#### [Work instructions]
#1 In the text about the 1916 train journey, rewrite the paragraph beginning "Now when I returned to Wadi Rum" as a short bulleted list that keeps its main facts.
#2 Reproduce the lines of the listing character for character, starting at its first line and ending with the line that contains "Подключение к центральному".

___ Document segment

When I was in Wadi Rum for the first time, I saw the Wadi Rum station and stopped here to have a look as well. There I also saw the train standing and took several pictures of it. At the time, I couldn’t imagine the train actually running. It looked like it had been standing there for years, though I did see that the carriages looked neat. The 1916 train journey in the Wadi Rum shows you how the Arabs rebelled against the Ottoman Empire. In 1916, this resulted in fighting from the ground and from the train.
I can give this away in advance. You really should do this trip during your visit to the Wadi Rum. An impressive show reenacting the Arab uprising for you when you book the free 1916 train ride in the Wadi Rum.
The 1916 train journey in the Wadi Rum, Jordan
Journey through 1916
Now when I returned to Wadi Rum, a fellow traveller received an email from the Jordan Pass application. It said you could apply to experience the journey through 1916. The train journey through 1916 in the Wadi Rum would take an hour and in the process you would get to see a show. We had no idea what to imagine but of course we were going to! The day we went into the wadi rum to spend the night in a tented camp, we booked the 1916 train journey.
Waiting for the old train – Train Journey through 1916
We were given a location and it turned out to be a few km away, in the middle of the desert at a railway crossing. Strange…but yes there were already more people waiting, seemingly in The Middle of Nowhere. I was waiting outside with travelling companion Pauline while the rest were in the air-conditioning of our bus. We saw the rails being cleared of the superfluous desert sand by a man with a shovel. Surely the track seemed to be really unused and totally covered in sand. We waited expectantly until suddenly a wind blew and we seemed to be caught in a sandstorm. Still, we got back in the car to wait.
The website also notes that the train may be cancelled due to a sandstorm, among other things.

______
___ Entries shown

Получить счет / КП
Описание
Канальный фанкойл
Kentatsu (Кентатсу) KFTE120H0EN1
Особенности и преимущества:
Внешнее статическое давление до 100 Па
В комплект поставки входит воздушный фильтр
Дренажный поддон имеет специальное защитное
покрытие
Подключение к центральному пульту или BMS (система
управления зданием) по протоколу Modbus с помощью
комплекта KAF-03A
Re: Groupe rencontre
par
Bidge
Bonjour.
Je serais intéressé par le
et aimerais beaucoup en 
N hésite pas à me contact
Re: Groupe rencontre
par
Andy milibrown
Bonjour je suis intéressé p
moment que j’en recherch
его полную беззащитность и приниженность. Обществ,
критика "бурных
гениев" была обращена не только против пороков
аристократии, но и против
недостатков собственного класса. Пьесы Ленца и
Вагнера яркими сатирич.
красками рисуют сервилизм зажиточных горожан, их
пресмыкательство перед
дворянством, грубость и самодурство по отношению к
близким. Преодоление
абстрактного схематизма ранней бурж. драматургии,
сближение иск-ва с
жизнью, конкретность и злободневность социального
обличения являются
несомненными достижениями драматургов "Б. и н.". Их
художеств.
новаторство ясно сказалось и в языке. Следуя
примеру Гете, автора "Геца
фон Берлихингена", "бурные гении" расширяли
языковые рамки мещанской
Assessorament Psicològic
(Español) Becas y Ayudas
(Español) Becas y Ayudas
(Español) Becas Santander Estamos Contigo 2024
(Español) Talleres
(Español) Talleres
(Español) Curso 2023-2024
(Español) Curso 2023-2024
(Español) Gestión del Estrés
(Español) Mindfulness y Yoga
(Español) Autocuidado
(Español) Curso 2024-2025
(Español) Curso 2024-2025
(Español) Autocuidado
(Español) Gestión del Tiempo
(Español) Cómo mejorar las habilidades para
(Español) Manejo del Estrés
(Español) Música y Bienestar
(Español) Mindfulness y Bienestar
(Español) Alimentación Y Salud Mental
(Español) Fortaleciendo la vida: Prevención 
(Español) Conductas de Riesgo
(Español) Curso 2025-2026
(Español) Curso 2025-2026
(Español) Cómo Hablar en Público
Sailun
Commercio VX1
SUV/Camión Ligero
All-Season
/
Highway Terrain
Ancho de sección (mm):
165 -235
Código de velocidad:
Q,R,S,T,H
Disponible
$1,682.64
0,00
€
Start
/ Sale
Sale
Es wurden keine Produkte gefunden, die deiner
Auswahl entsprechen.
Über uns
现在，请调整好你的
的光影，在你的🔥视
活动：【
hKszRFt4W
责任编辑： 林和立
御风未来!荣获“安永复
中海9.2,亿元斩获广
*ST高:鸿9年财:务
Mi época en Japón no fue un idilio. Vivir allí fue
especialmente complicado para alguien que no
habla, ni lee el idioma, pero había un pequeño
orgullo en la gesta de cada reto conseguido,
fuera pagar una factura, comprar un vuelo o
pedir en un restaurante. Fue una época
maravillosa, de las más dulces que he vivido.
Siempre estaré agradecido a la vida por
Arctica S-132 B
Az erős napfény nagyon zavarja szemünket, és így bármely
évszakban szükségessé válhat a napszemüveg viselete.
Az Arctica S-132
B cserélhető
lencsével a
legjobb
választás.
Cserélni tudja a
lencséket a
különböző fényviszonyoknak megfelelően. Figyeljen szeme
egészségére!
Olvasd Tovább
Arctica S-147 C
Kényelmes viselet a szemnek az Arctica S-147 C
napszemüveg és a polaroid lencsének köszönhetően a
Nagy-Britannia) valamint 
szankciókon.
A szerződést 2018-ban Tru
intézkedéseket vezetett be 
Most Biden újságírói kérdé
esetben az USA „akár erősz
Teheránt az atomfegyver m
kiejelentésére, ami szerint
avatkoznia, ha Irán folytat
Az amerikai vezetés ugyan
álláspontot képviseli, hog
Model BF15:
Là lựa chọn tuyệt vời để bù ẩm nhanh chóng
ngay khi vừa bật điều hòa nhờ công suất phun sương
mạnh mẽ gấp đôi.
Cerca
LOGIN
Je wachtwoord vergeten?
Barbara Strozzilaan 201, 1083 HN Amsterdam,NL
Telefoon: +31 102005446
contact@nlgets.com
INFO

______

#### [Answers given]
#1
- On a return visit to Wadi Rum, a fellow traveler got an email from the Jordan Pass application.
- The email said you could apply to experience the journey through 1916.
- The train journey would take an hour and include a show.
- The group had no idea what to expect but decided to go.
- They booked the 1916 train journey on the day they went into Wadi Rum to spend the night in a tented camp.

#2
Получить счет / КП
Описание
Канальный фанкойл
Kentatsu (Кентатсу) KFTE120H0EN1
Особенности и преимущества:
Внешнее статическое давление до 100 Па
В комплект поставки входит воздушный фильтр
Дренажный поддон имеет специальное защитное
покрытие
Подключение к центральному пульту или BMS (система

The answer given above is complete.